Эти трое находились у него в комнате, наверное, минут десять. Затем снова вышли на улицу. Их глаза бегали; они казались испуганными. Они быстро покинули нашу деревню.
Мы похоронили Смита на высоком холме, возле того места, где он впервые цитировал Уильяма Джеймса, среди поздних цветов с глазами детей и ртами стариков.
Миссис Блейк совершенно неожиданно назвала своего младшего Цицероном. Мистер Линд зовет свой яблоневый сад Ксанаду. Меня самого считают приверженцем зороастризма, хотя я и не знаю-то ничего об этом учении, кроме того, что оно призывает человека говорить правду и пускать стрелу прямо.

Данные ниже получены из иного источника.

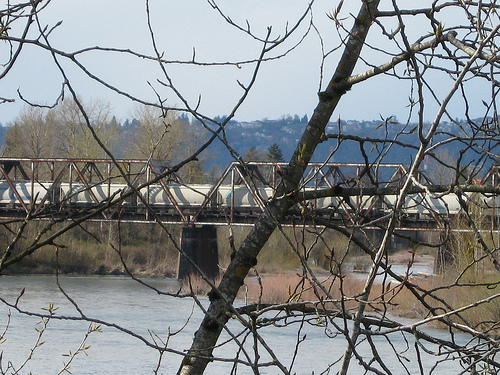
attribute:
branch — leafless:
[372, 0, 499, 20]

Но все это – тщетные потуги. А правда в том, что мы потеряли Ксанаду безвозвратно, потеряли Цицерона, потеряли Зороастра. Что еще мы потеряли? Какие великие битвы, города, мечты? Какие песни были спеты, какие легенды сложены? Теперь – слишком поздно – мы поняли, что наш разум как цветок, который должен корениться в богатой почве прошлого.